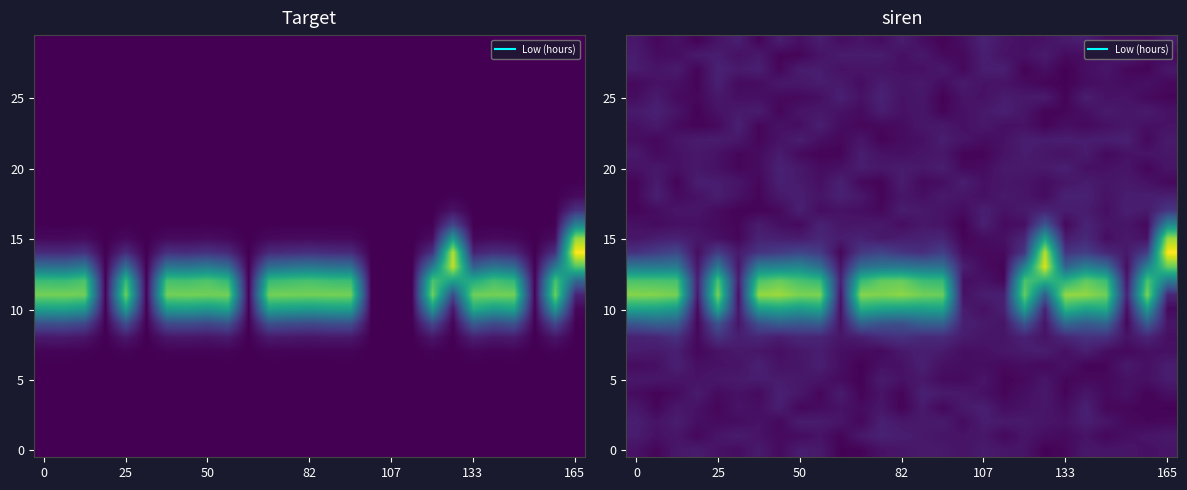

The value of row_10 at 25 is 9.5. True or false?

False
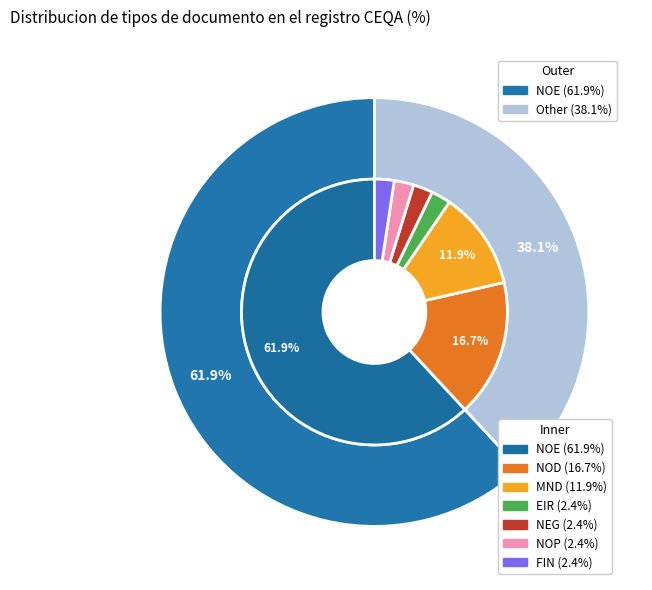

Is the sum of EIR and MND greater than half?

No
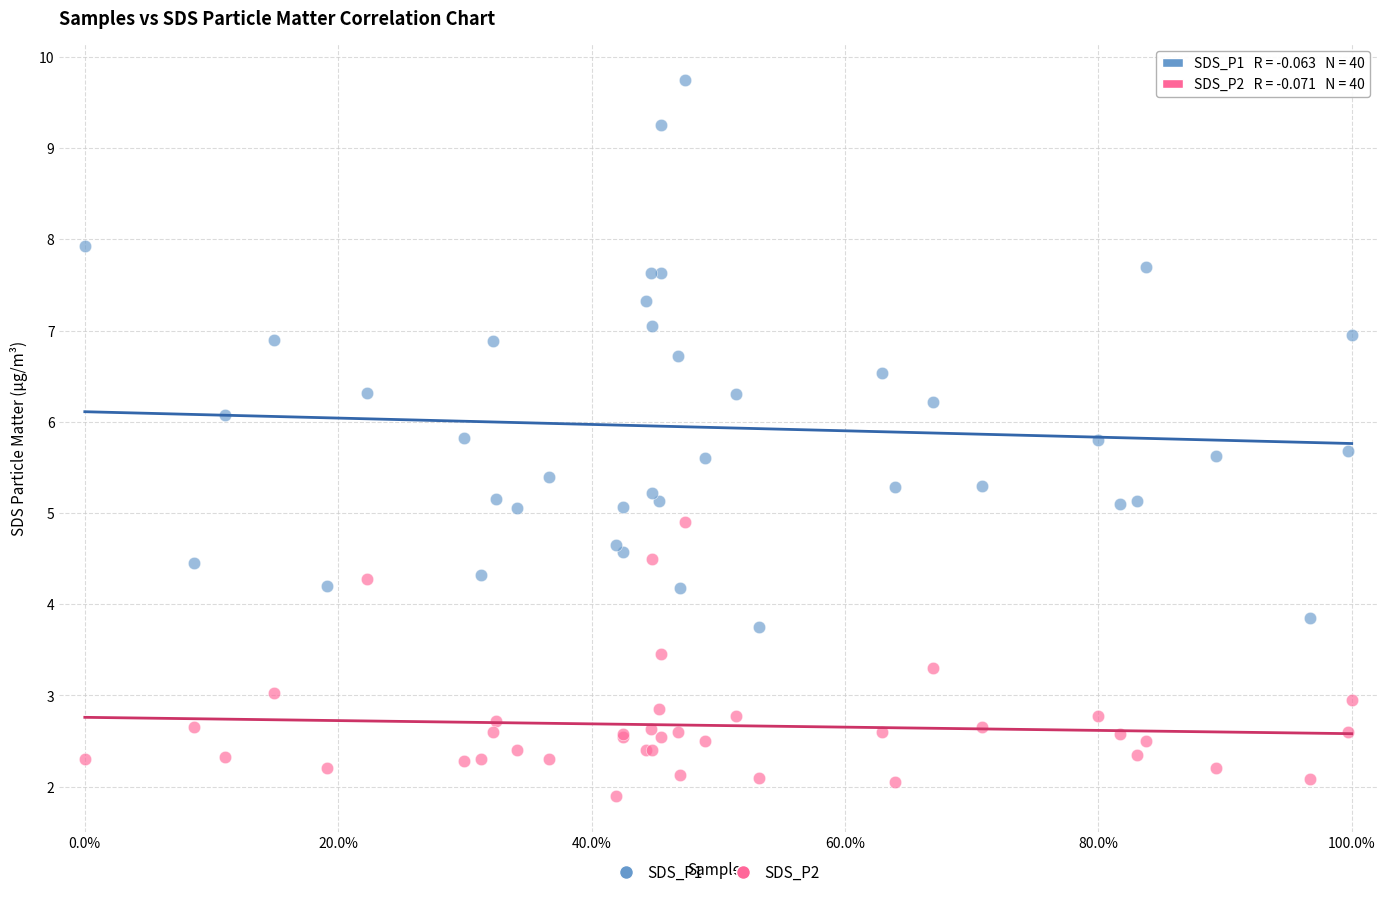

What are all the series names shown in the legend?

SDS_P1, SDS_P2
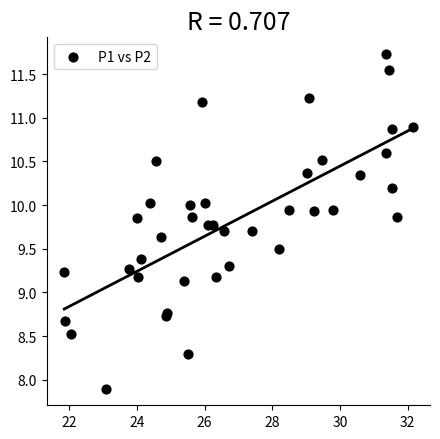

What Y value in the scatter plot is closest to 9?

9.1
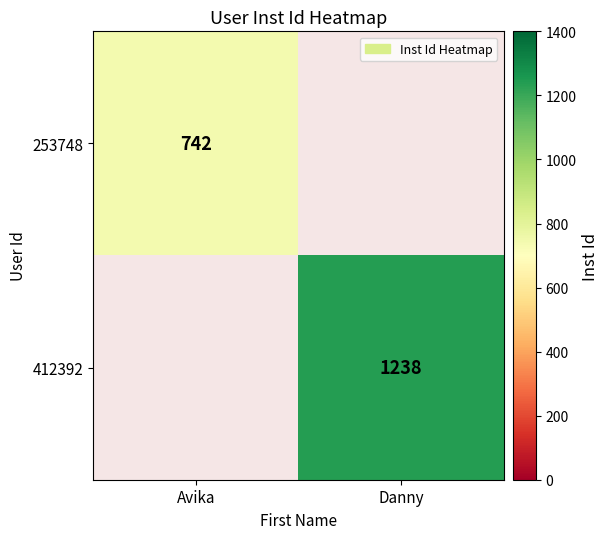

Is it true that 412392 equals 1238 at Danny?

True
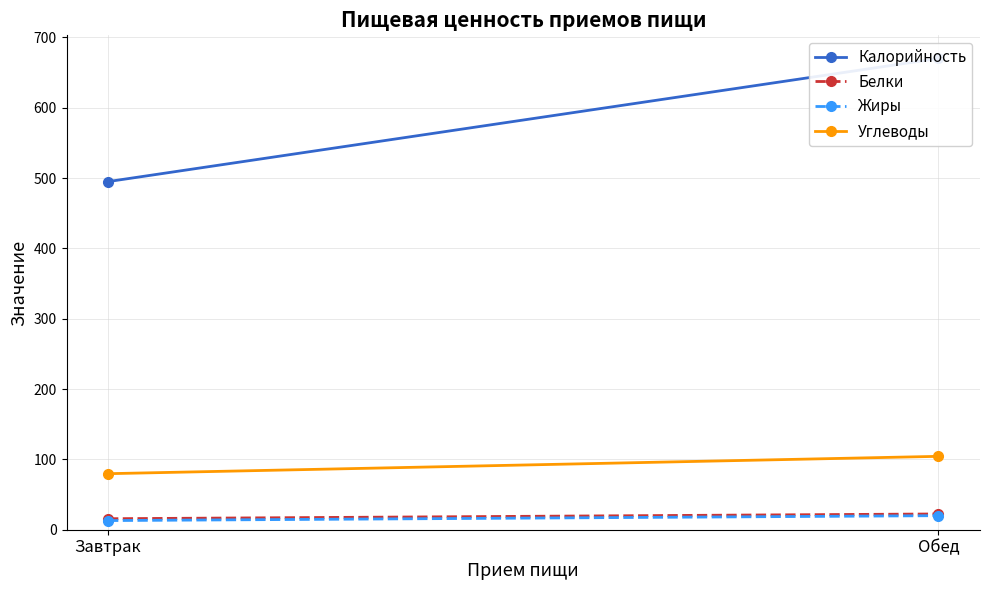

What position from the right is Завтрак?

2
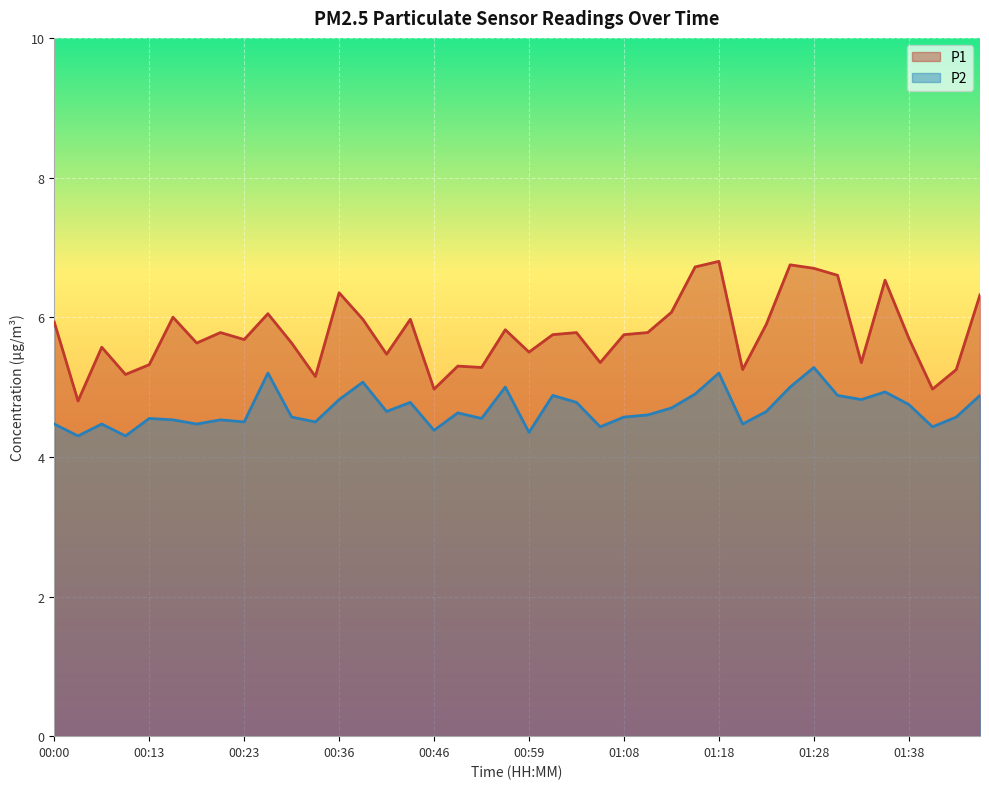

What is the average value of the P2 series?

4.7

────────────────────

PROBLEM: Repeat the data above word for word, leaving out the pictures.

RESPONSE BOX:
The value of row_10 at 25 is 9.5. True or false?

False

Is the sum of EIR and MND greater than half?

No

What are all the series names shown in the legend?

SDS_P1, SDS_P2

What Y value in the scatter plot is closest to 9?

9.1

Is it true that 412392 equals 1238 at Danny?

True

What position from the right is Завтрак?

2

What is the average value of the P2 series?

4.7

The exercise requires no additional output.